■ **Task instructions**
Report each line of the data that has "while" somewhere in it.

■ **Dataset content**
----------
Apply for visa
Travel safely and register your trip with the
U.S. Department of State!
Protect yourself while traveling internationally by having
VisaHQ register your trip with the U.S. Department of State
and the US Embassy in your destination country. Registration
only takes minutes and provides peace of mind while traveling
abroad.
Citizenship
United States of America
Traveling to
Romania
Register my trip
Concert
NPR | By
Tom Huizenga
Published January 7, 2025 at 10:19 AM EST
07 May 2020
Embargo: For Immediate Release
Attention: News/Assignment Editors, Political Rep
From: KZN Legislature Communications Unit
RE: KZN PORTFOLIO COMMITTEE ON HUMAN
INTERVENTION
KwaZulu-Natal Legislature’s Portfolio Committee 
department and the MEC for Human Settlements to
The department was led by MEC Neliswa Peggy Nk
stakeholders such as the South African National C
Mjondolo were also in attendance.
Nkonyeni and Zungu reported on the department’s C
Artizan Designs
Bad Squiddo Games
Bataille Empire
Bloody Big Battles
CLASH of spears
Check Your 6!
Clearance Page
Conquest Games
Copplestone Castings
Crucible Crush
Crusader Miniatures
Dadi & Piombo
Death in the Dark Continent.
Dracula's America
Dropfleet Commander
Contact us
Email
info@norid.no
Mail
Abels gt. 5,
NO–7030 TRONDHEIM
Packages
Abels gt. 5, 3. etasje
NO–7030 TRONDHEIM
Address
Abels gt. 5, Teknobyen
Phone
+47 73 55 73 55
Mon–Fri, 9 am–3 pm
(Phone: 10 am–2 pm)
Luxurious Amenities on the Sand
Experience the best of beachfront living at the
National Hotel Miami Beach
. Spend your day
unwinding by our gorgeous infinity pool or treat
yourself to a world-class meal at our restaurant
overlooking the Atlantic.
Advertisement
----------
■ **Exercise output**
Protect yourself while traveling internationally by having
only takes minutes and provides peace of mind while traveling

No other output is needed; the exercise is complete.